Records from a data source

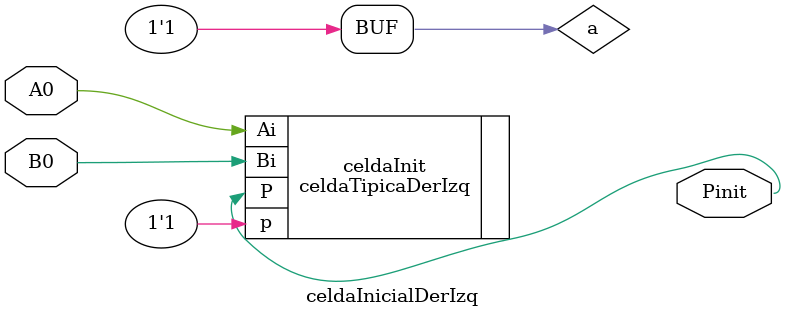
<source format=v>
module celdaInicialDerIzq (
    input A0, B0,
    output Pinit
);
    reg a = 1'b1; //estado inicial 

    celdaTipicaDerIzq celdaInit (.p(a), .Ai(A0), .Bi(B0), .P(Pinit)); /* Evaluar celda típica en el estado inicial a: 1 */

endmodule
</source>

* **REQUIRED WORK**
Return every record exactly, without the pictures.

* **RESPONSE AREA**
<source format=v>
module celdaInicialDerIzq (
    input A0, B0,
    output Pinit
);
    reg a = 1'b1; //estado inicial 

    celdaTipicaDerIzq celdaInit (.p(a), .Ai(A0), .Bi(B0), .P(Pinit)); /* Evaluar celda típica en el estado inicial a: 1 */

endmodule
</source>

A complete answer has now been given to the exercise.